═════ Material provided
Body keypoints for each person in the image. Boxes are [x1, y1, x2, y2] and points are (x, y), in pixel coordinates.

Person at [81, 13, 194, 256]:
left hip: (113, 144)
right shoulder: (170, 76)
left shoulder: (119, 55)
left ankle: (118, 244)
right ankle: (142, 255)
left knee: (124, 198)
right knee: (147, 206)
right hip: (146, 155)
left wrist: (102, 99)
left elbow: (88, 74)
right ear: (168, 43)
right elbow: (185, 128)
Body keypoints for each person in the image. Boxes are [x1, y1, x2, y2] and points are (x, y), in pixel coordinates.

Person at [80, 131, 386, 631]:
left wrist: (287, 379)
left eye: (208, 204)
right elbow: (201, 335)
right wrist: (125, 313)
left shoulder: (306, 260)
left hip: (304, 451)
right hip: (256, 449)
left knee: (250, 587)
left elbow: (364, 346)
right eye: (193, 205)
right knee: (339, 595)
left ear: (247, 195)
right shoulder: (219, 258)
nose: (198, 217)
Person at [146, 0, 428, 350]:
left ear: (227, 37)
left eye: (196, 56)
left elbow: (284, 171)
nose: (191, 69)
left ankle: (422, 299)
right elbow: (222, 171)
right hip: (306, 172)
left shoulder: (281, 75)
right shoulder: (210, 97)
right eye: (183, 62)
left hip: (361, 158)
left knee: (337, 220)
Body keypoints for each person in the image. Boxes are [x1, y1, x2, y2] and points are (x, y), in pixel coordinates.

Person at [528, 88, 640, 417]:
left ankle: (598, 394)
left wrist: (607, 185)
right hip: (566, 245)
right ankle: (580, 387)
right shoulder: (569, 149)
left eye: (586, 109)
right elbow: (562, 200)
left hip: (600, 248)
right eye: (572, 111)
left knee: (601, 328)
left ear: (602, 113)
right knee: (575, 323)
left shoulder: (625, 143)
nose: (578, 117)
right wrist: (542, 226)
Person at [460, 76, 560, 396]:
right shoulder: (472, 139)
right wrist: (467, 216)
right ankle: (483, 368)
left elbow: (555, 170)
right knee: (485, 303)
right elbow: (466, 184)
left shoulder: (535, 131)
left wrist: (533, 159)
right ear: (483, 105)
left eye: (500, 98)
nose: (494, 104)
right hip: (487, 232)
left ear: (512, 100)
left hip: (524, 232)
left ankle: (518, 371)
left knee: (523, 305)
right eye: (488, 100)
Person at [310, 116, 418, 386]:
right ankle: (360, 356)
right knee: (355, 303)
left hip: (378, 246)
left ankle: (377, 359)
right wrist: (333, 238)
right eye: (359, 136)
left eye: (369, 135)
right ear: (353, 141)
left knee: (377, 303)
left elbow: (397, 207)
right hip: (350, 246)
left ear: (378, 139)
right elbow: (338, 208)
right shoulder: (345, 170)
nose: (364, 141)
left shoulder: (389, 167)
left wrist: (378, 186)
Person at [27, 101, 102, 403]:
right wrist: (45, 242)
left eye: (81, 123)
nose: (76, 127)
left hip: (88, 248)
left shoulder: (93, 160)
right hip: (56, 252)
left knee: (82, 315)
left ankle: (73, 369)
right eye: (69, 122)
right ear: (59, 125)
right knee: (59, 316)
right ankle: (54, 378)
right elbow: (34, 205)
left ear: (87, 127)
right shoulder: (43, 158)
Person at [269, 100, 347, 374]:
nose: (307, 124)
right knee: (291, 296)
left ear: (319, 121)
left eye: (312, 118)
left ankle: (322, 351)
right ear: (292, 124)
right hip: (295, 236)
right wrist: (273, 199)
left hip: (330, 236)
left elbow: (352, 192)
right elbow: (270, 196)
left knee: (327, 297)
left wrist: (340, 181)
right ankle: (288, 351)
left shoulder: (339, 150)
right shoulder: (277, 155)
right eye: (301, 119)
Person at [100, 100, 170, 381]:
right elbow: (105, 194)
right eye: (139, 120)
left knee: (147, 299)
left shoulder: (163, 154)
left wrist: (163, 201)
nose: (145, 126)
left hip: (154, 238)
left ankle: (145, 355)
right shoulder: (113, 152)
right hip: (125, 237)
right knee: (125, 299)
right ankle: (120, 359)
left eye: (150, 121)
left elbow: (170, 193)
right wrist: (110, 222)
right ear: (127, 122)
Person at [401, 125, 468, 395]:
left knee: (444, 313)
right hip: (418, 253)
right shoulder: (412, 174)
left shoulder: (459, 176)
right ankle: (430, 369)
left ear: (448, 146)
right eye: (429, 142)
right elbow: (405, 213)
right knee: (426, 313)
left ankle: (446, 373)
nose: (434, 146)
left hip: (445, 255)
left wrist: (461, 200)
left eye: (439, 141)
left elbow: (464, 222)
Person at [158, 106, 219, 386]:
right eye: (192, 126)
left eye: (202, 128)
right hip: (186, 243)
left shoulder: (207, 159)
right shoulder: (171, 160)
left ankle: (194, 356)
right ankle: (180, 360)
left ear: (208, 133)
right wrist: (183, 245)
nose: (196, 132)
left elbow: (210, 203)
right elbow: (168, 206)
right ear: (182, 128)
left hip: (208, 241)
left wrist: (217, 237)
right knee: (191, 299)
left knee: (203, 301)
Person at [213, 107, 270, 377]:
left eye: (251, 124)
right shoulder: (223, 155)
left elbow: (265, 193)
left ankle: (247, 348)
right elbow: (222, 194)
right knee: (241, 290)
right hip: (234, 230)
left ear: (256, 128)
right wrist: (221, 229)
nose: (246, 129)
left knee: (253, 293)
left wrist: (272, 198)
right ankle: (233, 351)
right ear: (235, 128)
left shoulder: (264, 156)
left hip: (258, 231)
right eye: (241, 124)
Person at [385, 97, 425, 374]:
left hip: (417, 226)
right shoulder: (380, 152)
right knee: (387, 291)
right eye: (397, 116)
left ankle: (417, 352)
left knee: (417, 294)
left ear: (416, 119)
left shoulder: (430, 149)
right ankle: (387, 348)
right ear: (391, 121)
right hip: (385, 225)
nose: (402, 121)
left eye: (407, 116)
══════════
═════ Material provided
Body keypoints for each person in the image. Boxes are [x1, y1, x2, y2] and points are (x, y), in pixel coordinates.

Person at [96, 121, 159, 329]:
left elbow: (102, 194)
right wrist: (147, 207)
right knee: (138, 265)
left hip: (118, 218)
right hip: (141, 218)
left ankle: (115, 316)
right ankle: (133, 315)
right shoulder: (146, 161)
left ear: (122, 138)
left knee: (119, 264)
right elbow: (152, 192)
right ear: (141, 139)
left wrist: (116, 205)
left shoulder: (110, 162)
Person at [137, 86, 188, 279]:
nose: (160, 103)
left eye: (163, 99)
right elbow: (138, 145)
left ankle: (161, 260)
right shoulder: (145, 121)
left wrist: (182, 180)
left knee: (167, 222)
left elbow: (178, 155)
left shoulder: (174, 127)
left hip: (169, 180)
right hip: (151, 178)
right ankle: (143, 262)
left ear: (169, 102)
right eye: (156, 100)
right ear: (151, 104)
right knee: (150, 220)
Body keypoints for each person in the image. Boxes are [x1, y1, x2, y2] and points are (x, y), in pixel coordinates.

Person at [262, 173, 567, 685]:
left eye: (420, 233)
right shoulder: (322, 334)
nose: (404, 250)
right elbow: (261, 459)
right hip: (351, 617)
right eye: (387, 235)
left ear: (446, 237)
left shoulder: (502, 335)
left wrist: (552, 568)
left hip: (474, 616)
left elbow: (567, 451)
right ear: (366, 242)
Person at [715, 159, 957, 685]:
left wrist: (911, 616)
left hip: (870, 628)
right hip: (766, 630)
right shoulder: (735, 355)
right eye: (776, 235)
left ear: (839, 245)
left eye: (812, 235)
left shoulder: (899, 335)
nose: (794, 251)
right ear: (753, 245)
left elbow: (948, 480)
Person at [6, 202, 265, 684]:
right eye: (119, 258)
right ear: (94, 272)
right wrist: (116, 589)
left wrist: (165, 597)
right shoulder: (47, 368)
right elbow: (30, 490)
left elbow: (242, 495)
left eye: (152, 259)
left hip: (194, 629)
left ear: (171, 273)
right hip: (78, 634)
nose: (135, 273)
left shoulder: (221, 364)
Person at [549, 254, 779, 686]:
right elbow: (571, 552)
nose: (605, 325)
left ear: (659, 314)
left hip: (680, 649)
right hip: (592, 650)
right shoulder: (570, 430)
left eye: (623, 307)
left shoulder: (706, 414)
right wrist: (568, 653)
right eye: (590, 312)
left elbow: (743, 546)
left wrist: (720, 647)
══════════
[What you need to do]:
Repeat word for word the lines above that run from the line containing "right knee: (191, 299)" through the line containing "left eye: (407, 116)", both ends included, and nothing else.

[Written reply]:
right knee: (191, 299)
left knee: (203, 301)
Person at [213, 107, 270, 377]:
left eye: (251, 124)
right shoulder: (223, 155)
left elbow: (265, 193)
left ankle: (247, 348)
right elbow: (222, 194)
right knee: (241, 290)
right hip: (234, 230)
left ear: (256, 128)
right wrist: (221, 229)
nose: (246, 129)
left knee: (253, 293)
left wrist: (272, 198)
right ankle: (233, 351)
right ear: (235, 128)
left shoulder: (264, 156)
left hip: (258, 231)
right eye: (241, 124)
Person at [385, 97, 425, 374]:
left hip: (417, 226)
right shoulder: (380, 152)
right knee: (387, 291)
right eye: (397, 116)
left ankle: (417, 352)
left knee: (417, 294)
left ear: (416, 119)
left shoulder: (430, 149)
right ankle: (387, 348)
right ear: (391, 121)
right hip: (385, 225)
nose: (402, 121)
left eye: (407, 116)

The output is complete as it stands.